Bisnis.com, JAKARTA – Asosiasi Industri Kakao Indonesia (AIKI) menilai penghapusan bea masuk untuk bahan baku impor biji kakao menjadi insentif yang bakal berdampak signifikan bagi pertumbuhan sektor tersebut.
“Yang sangat berdampak untuk mendorong pertumbuhan industri adalah penghapusan bea masuk biji kakao 5%,” ujar Pieter Jasman, Ketua Umum AIKI kepada Bisnis, Selasa (17/9/2019).
Dia menjelaskan saat ini industri pengolahan kakao masih kekurangan bahan baku. Kebutuhan itu pun akhirnya dipenuhi dengan langkah importasi.

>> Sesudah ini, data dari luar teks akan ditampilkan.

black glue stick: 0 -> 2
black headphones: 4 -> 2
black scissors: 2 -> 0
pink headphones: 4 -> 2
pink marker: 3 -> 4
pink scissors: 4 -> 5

Pada 2018, katanya, Indonesia mengimpor 239.377 ton biji kakao.
Sementara itu, kata Pieter, sejumlah negara yang mendapatkan fasiltias bea masuk 0% untuk ekspor produk olahannya ke Indonesia, seperti Singapura dan Malaysia, tidak bisa memasok pasokan biji kakao.
“Rata-rata di banyak negara yang ada industri pengolahan kakao, maka impor biji kakao [dikenakan bea masuk] 0%, seperti Eropa, Amerika Serikat, Malaysia, dan Singapura,” ujarnya.
Pieter berharap pemerintah memberikan fasilitas serupa kepada sejumlah negara penghasil biji kakao lainnya. Menurutnya, Pantai Gading, Ghana, Kamerun, Nigeria, dan Equador merupakan sejumlah negara dengan produksi biji kakao yang signifikan di dunia.
Terkait usulan pengenaan pajak pertambahan nilai (PPN) 0% untuk produk olahan, Pieter mengatakan pihaknya sudah mengajukan hal serupa sejak lama. Kendati begitu, realisasinya belum tampak hingga saat ini.
Dia menilai fasilitas tersebut tidak akan berdampak signifikan bagi pelaku industri pengolahan. Namun, kebijakan itu bakal berdampak bagi petani kakao.
“Sebenarnya dampak bagi industri tidak terlalu besar. Justru PPN itu menjadi beban bagi petani, sehingga diusulkan untuk dihapus,” ujarnya.
Menteri Perindustrian Airlangga Hartarto menilai pemberian insentif berupa PPN 0% bagi produk hasil olahan kakao bakal memacu pengembangan industri.
Langkah itu perlu dilakukan mengingat pemberlakuan Asean Free Trade Area (AFTA) memberikan ruag bagi masuknya produk olahan dari sejumlah negara di Asia tenggara dengan bea masuk 0%.
“Sayangnya dengan pemberlakuakn AFTA, tidak ada [negara Asia Tenggara] yang penghasil biji kakao,” katanya.